**Exercise objective**
Could you set down the records below exactly as they are, with no pictures?

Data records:

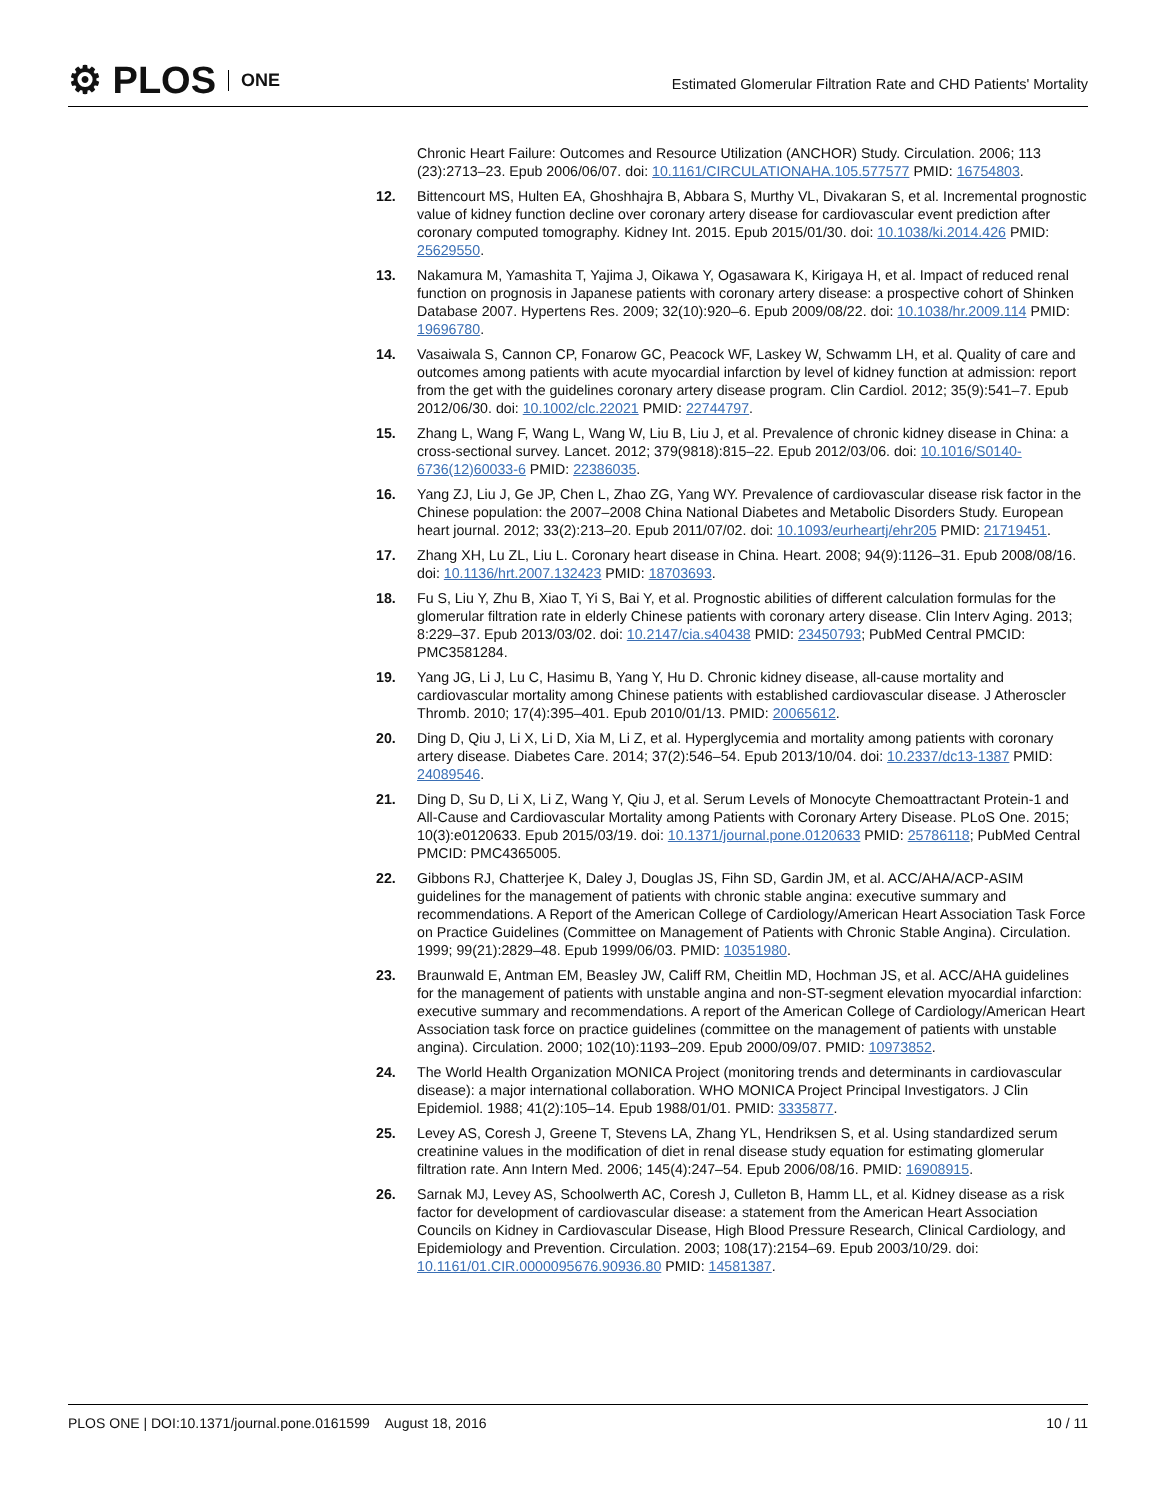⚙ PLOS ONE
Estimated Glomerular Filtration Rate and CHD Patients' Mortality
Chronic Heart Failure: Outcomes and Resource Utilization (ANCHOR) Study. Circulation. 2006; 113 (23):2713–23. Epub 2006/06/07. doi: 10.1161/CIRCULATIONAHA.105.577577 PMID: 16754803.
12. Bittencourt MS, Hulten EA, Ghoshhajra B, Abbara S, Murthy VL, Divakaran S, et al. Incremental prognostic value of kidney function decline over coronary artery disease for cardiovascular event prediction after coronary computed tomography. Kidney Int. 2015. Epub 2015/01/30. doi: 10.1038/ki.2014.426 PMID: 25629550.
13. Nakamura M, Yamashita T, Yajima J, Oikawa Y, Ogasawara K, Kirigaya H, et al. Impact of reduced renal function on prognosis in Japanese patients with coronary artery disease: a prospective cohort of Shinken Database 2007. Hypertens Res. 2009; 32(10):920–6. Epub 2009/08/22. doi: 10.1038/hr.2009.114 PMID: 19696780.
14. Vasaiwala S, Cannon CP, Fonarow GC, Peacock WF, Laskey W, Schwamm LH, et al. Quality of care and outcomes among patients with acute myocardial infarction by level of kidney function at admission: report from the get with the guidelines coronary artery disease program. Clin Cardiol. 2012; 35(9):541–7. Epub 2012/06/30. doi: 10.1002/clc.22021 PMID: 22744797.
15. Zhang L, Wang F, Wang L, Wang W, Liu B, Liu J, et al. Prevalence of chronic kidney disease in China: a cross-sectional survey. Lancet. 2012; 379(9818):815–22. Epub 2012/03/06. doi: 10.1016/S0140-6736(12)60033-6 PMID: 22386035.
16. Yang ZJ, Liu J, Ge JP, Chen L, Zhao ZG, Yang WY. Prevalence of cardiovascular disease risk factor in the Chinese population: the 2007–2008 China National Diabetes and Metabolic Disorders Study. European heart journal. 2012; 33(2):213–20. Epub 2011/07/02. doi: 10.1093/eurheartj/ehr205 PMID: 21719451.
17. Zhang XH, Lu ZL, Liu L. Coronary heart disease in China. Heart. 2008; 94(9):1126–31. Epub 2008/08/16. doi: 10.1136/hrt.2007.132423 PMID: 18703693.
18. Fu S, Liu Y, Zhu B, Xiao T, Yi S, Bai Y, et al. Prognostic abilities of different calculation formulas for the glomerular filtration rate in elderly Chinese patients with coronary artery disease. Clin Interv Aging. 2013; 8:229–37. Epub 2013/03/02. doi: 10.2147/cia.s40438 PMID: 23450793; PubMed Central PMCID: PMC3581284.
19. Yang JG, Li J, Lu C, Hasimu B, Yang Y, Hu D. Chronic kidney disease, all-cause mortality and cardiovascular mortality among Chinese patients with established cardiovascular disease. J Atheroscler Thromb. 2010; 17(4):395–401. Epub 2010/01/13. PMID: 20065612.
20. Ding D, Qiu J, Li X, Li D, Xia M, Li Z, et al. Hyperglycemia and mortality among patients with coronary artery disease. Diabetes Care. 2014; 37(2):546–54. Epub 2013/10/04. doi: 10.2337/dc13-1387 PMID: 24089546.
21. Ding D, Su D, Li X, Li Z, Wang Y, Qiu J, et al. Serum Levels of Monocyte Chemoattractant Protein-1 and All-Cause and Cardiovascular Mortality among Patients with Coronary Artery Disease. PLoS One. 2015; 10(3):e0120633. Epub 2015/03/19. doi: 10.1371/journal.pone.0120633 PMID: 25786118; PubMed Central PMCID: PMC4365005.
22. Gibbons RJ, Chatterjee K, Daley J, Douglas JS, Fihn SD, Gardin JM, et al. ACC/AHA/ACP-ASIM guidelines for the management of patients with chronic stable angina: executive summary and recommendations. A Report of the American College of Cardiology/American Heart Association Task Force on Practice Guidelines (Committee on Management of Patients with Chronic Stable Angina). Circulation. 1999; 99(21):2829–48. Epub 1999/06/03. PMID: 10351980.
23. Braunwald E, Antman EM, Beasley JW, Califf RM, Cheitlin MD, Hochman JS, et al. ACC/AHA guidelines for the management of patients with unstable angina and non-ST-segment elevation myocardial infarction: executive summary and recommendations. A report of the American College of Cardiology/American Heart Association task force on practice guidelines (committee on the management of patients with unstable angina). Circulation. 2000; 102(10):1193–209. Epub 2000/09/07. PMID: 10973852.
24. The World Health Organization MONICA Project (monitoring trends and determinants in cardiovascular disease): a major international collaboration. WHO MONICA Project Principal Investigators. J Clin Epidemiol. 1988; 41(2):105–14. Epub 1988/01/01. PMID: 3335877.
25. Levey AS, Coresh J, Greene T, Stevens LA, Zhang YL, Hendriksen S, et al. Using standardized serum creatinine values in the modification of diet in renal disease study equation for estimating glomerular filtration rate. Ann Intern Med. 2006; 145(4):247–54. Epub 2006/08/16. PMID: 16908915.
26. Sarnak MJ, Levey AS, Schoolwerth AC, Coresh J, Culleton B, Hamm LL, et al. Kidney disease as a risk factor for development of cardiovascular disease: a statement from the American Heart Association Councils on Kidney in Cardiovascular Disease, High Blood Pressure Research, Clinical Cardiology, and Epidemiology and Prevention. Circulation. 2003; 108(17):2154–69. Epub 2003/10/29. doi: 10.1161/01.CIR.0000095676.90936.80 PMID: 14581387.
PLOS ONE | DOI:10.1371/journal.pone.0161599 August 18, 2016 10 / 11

**Answer for this exercise**
⚙ PLOS ONE
Estimated Glomerular Filtration Rate and CHD Patients' Mortality
Chronic Heart Failure: Outcomes and Resource Utilization (ANCHOR) Study. Circulation. 2006; 113 (23):2713–23. Epub 2006/06/07. doi: 10.1161/CIRCULATIONAHA.105.577577 PMID: 16754803.
12. Bittencourt MS, Hulten EA, Ghoshhajra B, Abbara S, Murthy VL, Divakaran S, et al. Incremental prognostic value of kidney function decline over coronary artery disease for cardiovascular event prediction after coronary computed tomography. Kidney Int. 2015. Epub 2015/01/30. doi: 10.1038/ki.2014.426 PMID: 25629550.
13. Nakamura M, Yamashita T, Yajima J, Oikawa Y, Ogasawara K, Kirigaya H, et al. Impact of reduced renal function on prognosis in Japanese patients with coronary artery disease: a prospective cohort of Shinken Database 2007. Hypertens Res. 2009; 32(10):920–6. Epub 2009/08/22. doi: 10.1038/hr.2009.114 PMID: 19696780.
14. Vasaiwala S, Cannon CP, Fonarow GC, Peacock WF, Laskey W, Schwamm LH, et al. Quality of care and outcomes among patients with acute myocardial infarction by level of kidney function at admission: report from the get with the guidelines coronary artery disease program. Clin Cardiol. 2012; 35(9):541–7. Epub 2012/06/30. doi: 10.1002/clc.22021 PMID: 22744797.
15. Zhang L, Wang F, Wang L, Wang W, Liu B, Liu J, et al. Prevalence of chronic kidney disease in China: a cross-sectional survey. Lancet. 2012; 379(9818):815–22. Epub 2012/03/06. doi: 10.1016/S0140-6736(12)60033-6 PMID: 22386035.
16. Yang ZJ, Liu J, Ge JP, Chen L, Zhao ZG, Yang WY. Prevalence of cardiovascular disease risk factor in the Chinese population: the 2007–2008 China National Diabetes and Metabolic Disorders Study. European heart journal. 2012; 33(2):213–20. Epub 2011/07/02. doi: 10.1093/eurheartj/ehr205 PMID: 21719451.
17. Zhang XH, Lu ZL, Liu L. Coronary heart disease in China. Heart. 2008; 94(9):1126–31. Epub 2008/08/16. doi: 10.1136/hrt.2007.132423 PMID: 18703693.
18. Fu S, Liu Y, Zhu B, Xiao T, Yi S, Bai Y, et al. Prognostic abilities of different calculation formulas for the glomerular filtration rate in elderly Chinese patients with coronary artery disease. Clin Interv Aging. 2013; 8:229–37. Epub 2013/03/02. doi: 10.2147/cia.s40438 PMID: 23450793; PubMed Central PMCID: PMC3581284.
19. Yang JG, Li J, Lu C, Hasimu B, Yang Y, Hu D. Chronic kidney disease, all-cause mortality and cardiovascular mortality among Chinese patients with established cardiovascular disease. J Atheroscler Thromb. 2010; 17(4):395–401. Epub 2010/01/13. PMID: 20065612.
20. Ding D, Qiu J, Li X, Li D, Xia M, Li Z, et al. Hyperglycemia and mortality among patients with coronary artery disease. Diabetes Care. 2014; 37(2):546–54. Epub 2013/10/04. doi: 10.2337/dc13-1387 PMID: 24089546.
21. Ding D, Su D, Li X, Li Z, Wang Y, Qiu J, et al. Serum Levels of Monocyte Chemoattractant Protein-1 and All-Cause and Cardiovascular Mortality among Patients with Coronary Artery Disease. PLoS One. 2015; 10(3):e0120633. Epub 2015/03/19. doi: 10.1371/journal.pone.0120633 PMID: 25786118; PubMed Central PMCID: PMC4365005.
22. Gibbons RJ, Chatterjee K, Daley J, Douglas JS, Fihn SD, Gardin JM, et al. ACC/AHA/ACP-ASIM guidelines for the management of patients with chronic stable angina: executive summary and recommendations. A Report of the American College of Cardiology/American Heart Association Task Force on Practice Guidelines (Committee on Management of Patients with Chronic Stable Angina). Circulation. 1999; 99(21):2829–48. Epub 1999/06/03. PMID: 10351980.
23. Braunwald E, Antman EM, Beasley JW, Califf RM, Cheitlin MD, Hochman JS, et al. ACC/AHA guidelines for the management of patients with unstable angina and non-ST-segment elevation myocardial infarction: executive summary and recommendations. A report of the American College of Cardiology/American Heart Association task force on practice guidelines (committee on the management of patients with unstable angina). Circulation. 2000; 102(10):1193–209. Epub 2000/09/07. PMID: 10973852.
24. The World Health Organization MONICA Project (monitoring trends and determinants in cardiovascular disease): a major international collaboration. WHO MONICA Project Principal Investigators. J Clin Epidemiol. 1988; 41(2):105–14. Epub 1988/01/01. PMID: 3335877.
25. Levey AS, Coresh J, Greene T, Stevens LA, Zhang YL, Hendriksen S, et al. Using standardized serum creatinine values in the modification of diet in renal disease study equation for estimating glomerular filtration rate. Ann Intern Med. 2006; 145(4):247–54. Epub 2006/08/16. PMID: 16908915.
26. Sarnak MJ, Levey AS, Schoolwerth AC, Coresh J, Culleton B, Hamm LL, et al. Kidney disease as a risk factor for development of cardiovascular disease: a statement from the American Heart Association Councils on Kidney in Cardiovascular Disease, High Blood Pressure Research, Clinical Cardiology, and Epidemiology and Prevention. Circulation. 2003; 108(17):2154–69. Epub 2003/10/29. doi: 10.1161/01.CIR.0000095676.90936.80 PMID: 14581387.
PLOS ONE | DOI:10.1371/journal.pone.0161599 August 18, 2016 10 / 11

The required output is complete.